In the first example, as a physician, I was in the thrall of a competent, well organized family with the intention of seeing out their matriarch together. Their cultural background was Greek American. Fortunately, it all went smoothly. I was a naïve doctor, but intentions were for the best. The first example “Yaya” (matriarch) dying in the bosom of her family was outstanding. The family and community were supportive. In the second example, as a patient, I felt the palliative care team in a major US Hospital, where the Arts helped me recover, was very helpful and the experience has propelled me into a successful survivorship [12]. In the third example as a family member, I was thwarted in one of the truly important relationships and times of my life. I was not supported by the UK care takers and their contractor. In fact I was excluded and my father was made to feel vulnerable. The general practitioner and the district nurses were very helpful, kind and treated me as well as my father. Managing that relationship prepared me to care better for my mother. In the fourth example, my husband’s care of his mother is being supported by a Vermont (USA) Home Health and Hospice Agency. The custom of the agency is inclusive and helpful. The weakest part of these experiences was a technically capable caretaker for my parents, who did not have an intuitive streak of compassion. This was a sad time for me.
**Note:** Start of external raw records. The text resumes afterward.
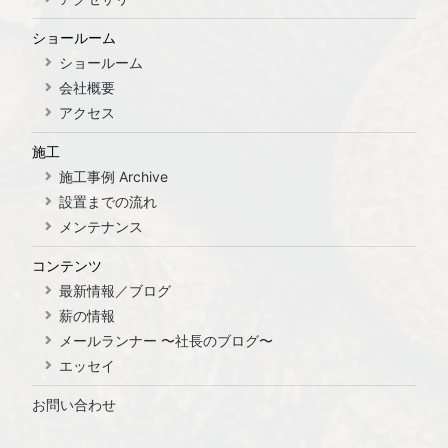
ショールーム
ショールーム
会社概要
アクセス
施工
施工事例 Archive
設置までの流れ
メンテナンス
コンテンツ
最新情報／ブログ
薪の情報
メールランナー 〜社長のブログ〜
エッセイ
お問い合わせ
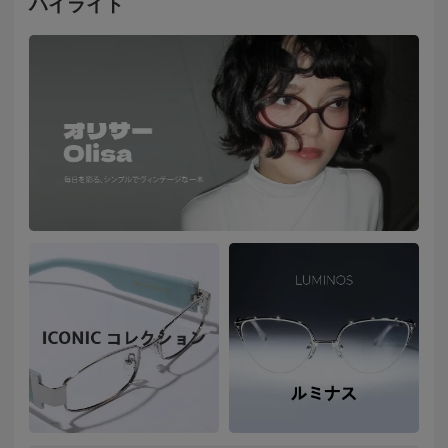
ハイライト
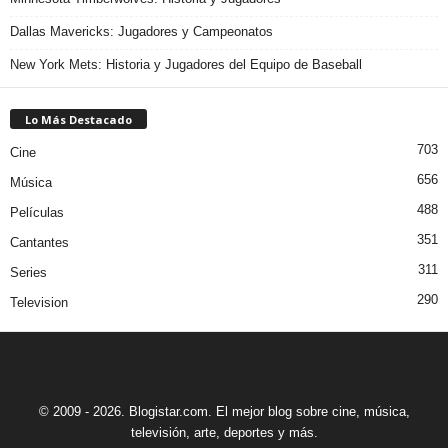
Dallas Mavericks: Jugadores y Campeonatos
New York Mets: Historia y Jugadores del Equipo de Baseball
Lo Más Destacado
703
Cine
656
Música
488
Películas
351
Cantantes
311
Series
290
Television
© 2009 - 2026. Blogistar.com. El mejor blog sobre cine, música,
televisión, arte, deportes y más.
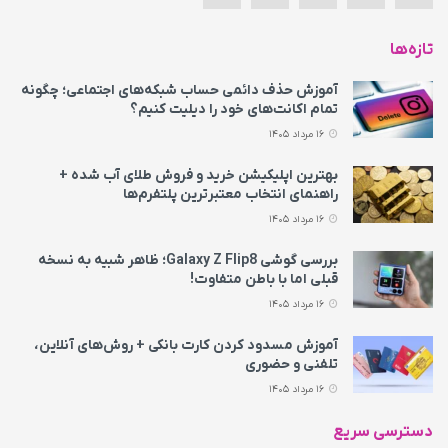
تازه‌ها
آموزش حذف دائمی حساب شبکه‌های اجتماعی؛ چگونه
تمام اکانت‌های خود را دیلیت کنیم؟
16 مرداد 1405
بهترین اپلیکیشن خرید و فروش طلای آب شده +
راهنمای انتخاب معتبرترین پلتفرم‌ها
16 مرداد 1405
بررسی گوشی Galaxy Z Flip8؛ ظاهر شبیه به نسخه
قبلی اما با باطن متفاوت!
16 مرداد 1405
آموزش مسدود کردن کارت بانکی + روش‌های آنلاین،
تلفنی و حضوری
16 مرداد 1405
دسترسی سریع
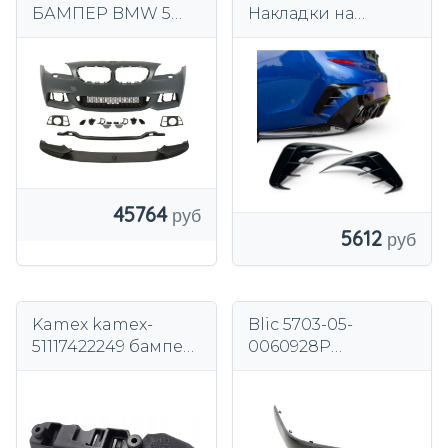
БАМПЕР BMW 5
Накладки на
F10 F11 13.06-02.17
задний бампер,
BLIC
черный глянцевый
спойлер, накладки
на элероны
45764
5612
Kamex kamex-
Blic 5703-05-
51117422249 бампер
0060928P
скольжения
Декоративная/
защитная накладка
на бампер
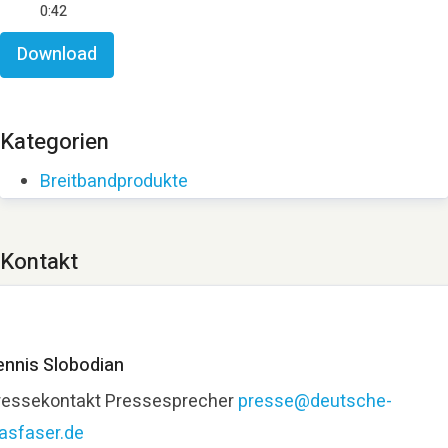
0:42
Download
Kategorien
Breitbandprodukte
Kontakt
ennis Slobodian
ressekontakt
Pressesprecher
presse@deutsche-
lasfaser.de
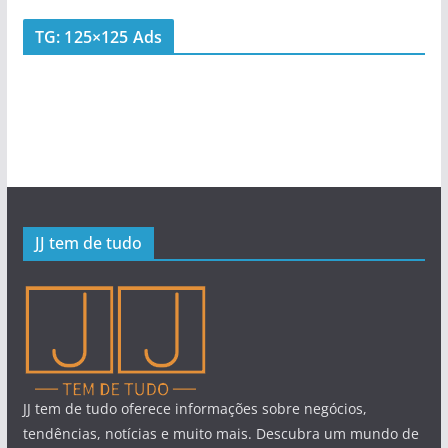
TG: 125×125 Ads
JJ tem de tudo
JJ tem de tudo oferece informações sobre negócios,
tendências, notícias e muito mais. Descubra um mundo de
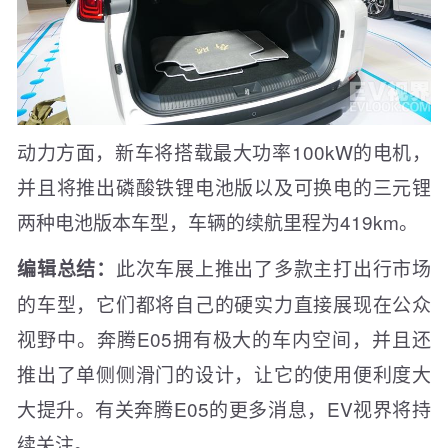
动力方面，新车将搭载最大功率100kW的电机，
并且将推出磷酸铁锂电池版以及可换电的三元锂
两种电池版本车型，车辆的续航里程为419km。
此次车展上推出了多款主打出行市场
编辑总结：
的车型，它们都将自己的硬实力直接展现在公众
视野中。奔腾E05拥有极大的车内空间，并且还
推出了单侧侧滑门的设计，让它的使用便利度大
大提升。有关奔腾E05的更多消息，EV视界将持
续关注。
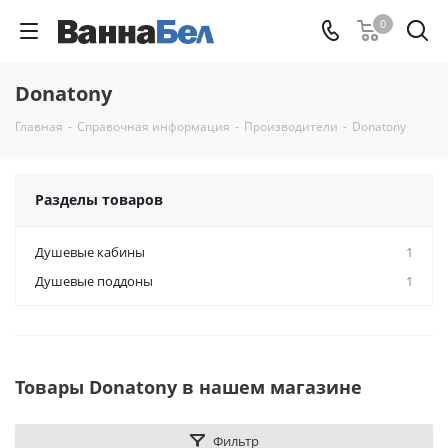
0
Donatony
Главная
-
Справочная информация
-
Производители
-
Donatony
Разделы товаров
Душевые кабины
1
Душевые поддоны
1
Товары Donatony в нашем магазине
Фильтр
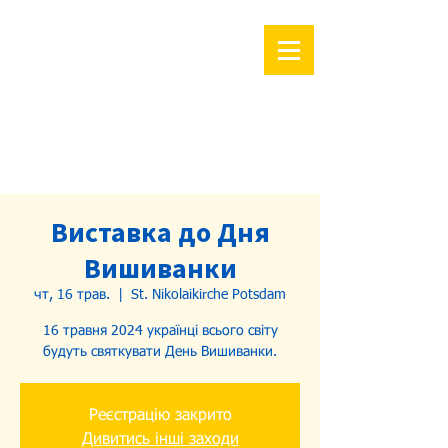
Виставка до Дня
Вишиванки
чт, 16 трав.
  |  
St. Nikolaikirche Potsdam
16 травня 2024 українці всього світу
будуть святкувати День Вишиванки.
Реєстрацію закрито
Дивитись інші заходи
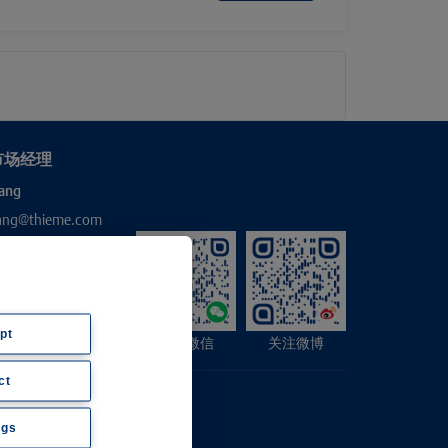
市场经理
ang
hang@thieme.com
pt
关注微信
关注微博
ct
ngs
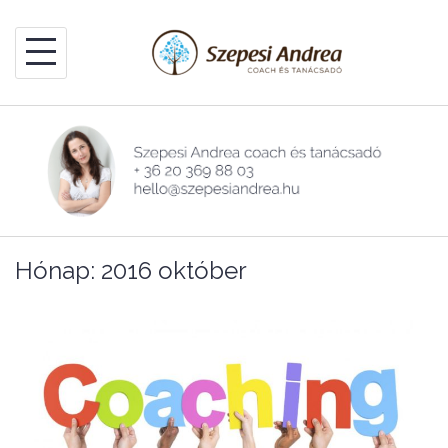
Skip
to
content
Hónap:
2016 október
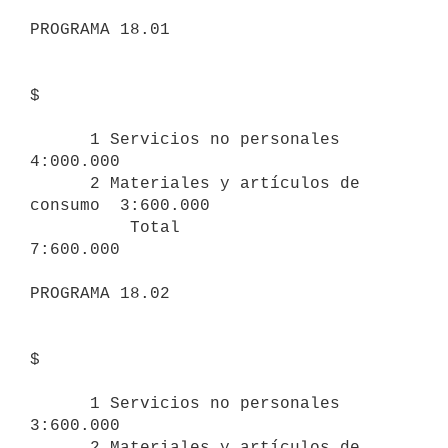
PROGRAMA 18.01

$

      1 Servicios no personales            
4:000.000

      2 Materiales y artículos de 
consumo  3:600.000

          Total                            
7:600.000

PROGRAMA 18.02

$

      1 Servicios no personales             
3:600.000

      2 Materiales y artículos de 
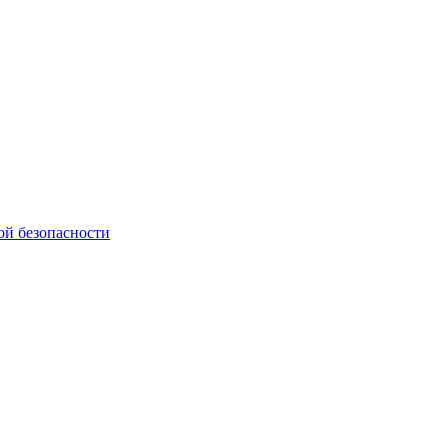
ой безопасности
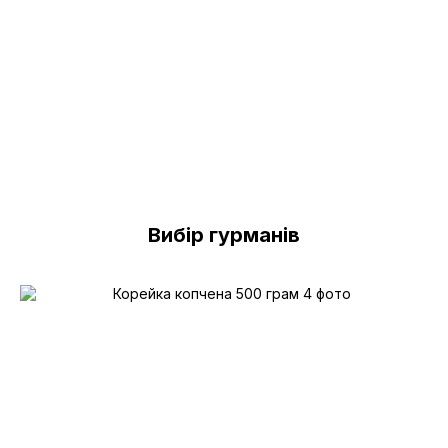
Вибір гурманів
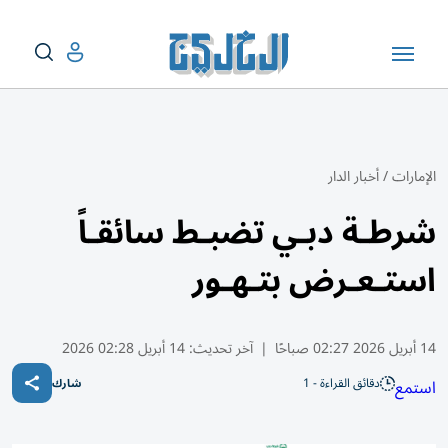
الإمارات
/
أخبار الدار
شرطـة دبـي تضبـط سائقـاً
استـعـرض بتـهـور
14 أبريل 2026 02:27 صباحًا
|
آخر تحديث:
14 أبريل 02:28 2026
دقائق القراءة - 1
استمع
شارك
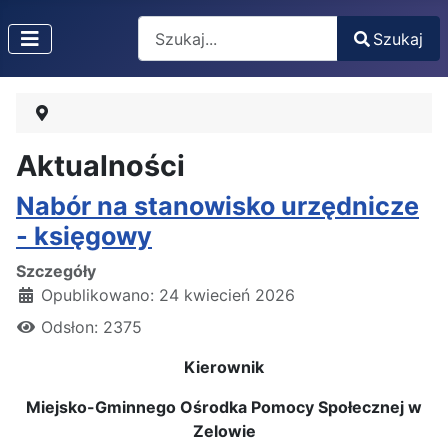
Search
Szukaj
Type 2 or more characters for results.
Aktualności
Nabór na stanowisko urzędnicze
- księgowy
Szczegóły
Opublikowano: 24 kwiecień 2026
Odsłon: 2375
Kierownik
Miejsko-Gminnego Ośrodka Pomocy Społecznej w
Zelowie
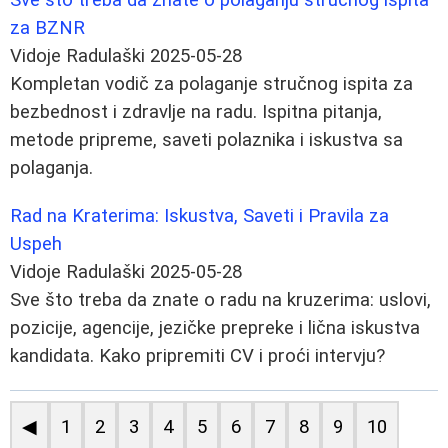
za BZNR
Vidoje Radulaški
2025-05-28
Kompletan vodič za polaganje stručnog ispita za
bezbednost i zdravlje na radu. Ispitna pitanja,
metode pripreme, saveti polaznika i iskustva sa
polaganja.
Rad na Kraterima: Iskustva, Saveti i Pravila za
Uspeh
Vidoje Radulaški
2025-05-28
Sve što treba da znate o radu na kruzerima: uslovi,
pozicije, agencije, jezičke prepreke i lična iskustva
kandidata. Kako pripremiti CV i proći intervju?
◀
1
2
3
4
5
6
7
8
9
10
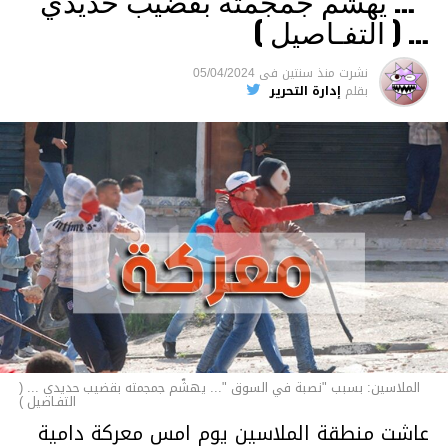
“… يهشّم جمجمته بقضيب حديدي
والقتل باستخدام العنف الشديد ويواجه عقوبة
… ( التفـاصيل )
السجن لمدة تصل إلى 20 عاما.
نشرت
منذ سنتين
فى
05/04/2024
الأخبار
بقلم
إدارة التحرير
الملاسين: بسبب "نصبة في السوق "... يهشّم جمجمته بقضيب حديدي ... (
التفـاصيل )
عاشت منطقة الملاسين يوم امس معركة دامية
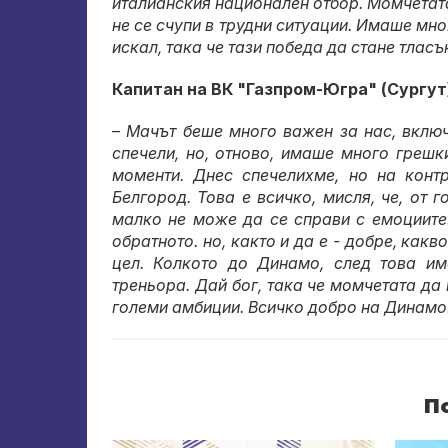
италианския национален отбор. Момчетата
не се счупи в трудни ситуации. Имаше мн
искал, така че тази победа да стане тласъ
Капитан на ВК "Газпром-Югра" (Сургут
– Мачът беше много важен за нас, включ
спечели, но, отново, имаше много греш
моменти. Днес спечелихме, но на конт
Белгород. Това е всичко, мисля, че, от
малко не може да се справи с емоциите.
обратното. но, както и да е - добре, ка
цел. Колкото до Динамо, след това им
треньора. Дай бог, така че момчетата да
големи амбиции. Всичко добро на Динамо
П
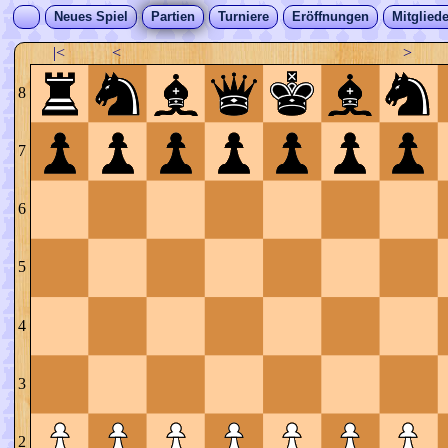
Neues Spiel
Partien
Turniere
Eröffnungen
Mitgliede
|<
<
>
8
7
6
5
4
3
2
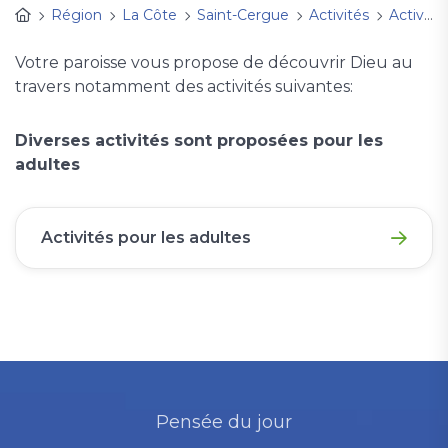
Région
La Côte
Saint-Cergue
Activités
Activités pour les adultes
Votre paroisse vous propose de découvrir Dieu au
travers notamment des activités suivantes:
Diverses activités sont proposées pour les
adultes
Activités pour les adultes
Pensée du jour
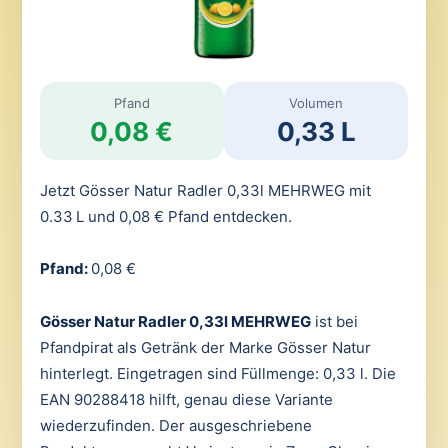
Pfand
Volumen
0,08 €
0,33 L
Jetzt Gösser Natur Radler 0,33l MEHRWEG mit
0.33 L und 0,08 € Pfand entdecken.
Pfand:
0,08 €
Gösser Natur Radler 0,33l MEHRWEG
ist bei
Pfandpirat als Getränk der Marke Gösser Natur
hinterlegt. Eingetragen sind Füllmenge: 0,33 l. Die
EAN 90288418 hilft, genau diese Variante
wiederzufinden. Der ausgeschriebene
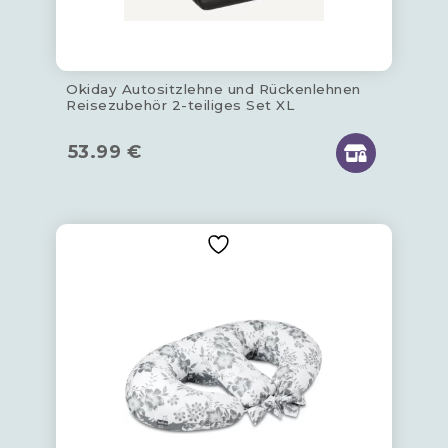
Okiday Autositzlehne und Rückenlehnen
Reisezubehör 2-teiliges Set XL
53.99
€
The difference is a matter of training and philosophy in including the family as part of the patient’s needs. In “Palliative Care Ethics” [5], the patient is considered the centre of the care model, and the ethics of how to include or exclude the family is discussed. This was written for physicians and nurses in 1996 in UK and has a much more top down attitude to my view. That way was observed in the caretakers in UK. Their training is simplified and competences are technical, not intuitive. My own opinion is that the family members are part of the patient’s frame of reference and the negotiations should always include the supporter of the patient, whether family, partner or closest friend. I see every relationship between all the participants in a palliative care situation as having its singular vulnerabilities. The closer to the patient, the less educated and intuitive the caretaker is, the situation is less flexible as well. The relationships emanating from the patient determine how functional all the others are. The lead providers must take an inclusive role. This analysis touches the surface, and should be studied at length and depth, if we are to handle dying people more commonly at home and pay attention to the mental, physical and spiritual needs of the people in the home [1].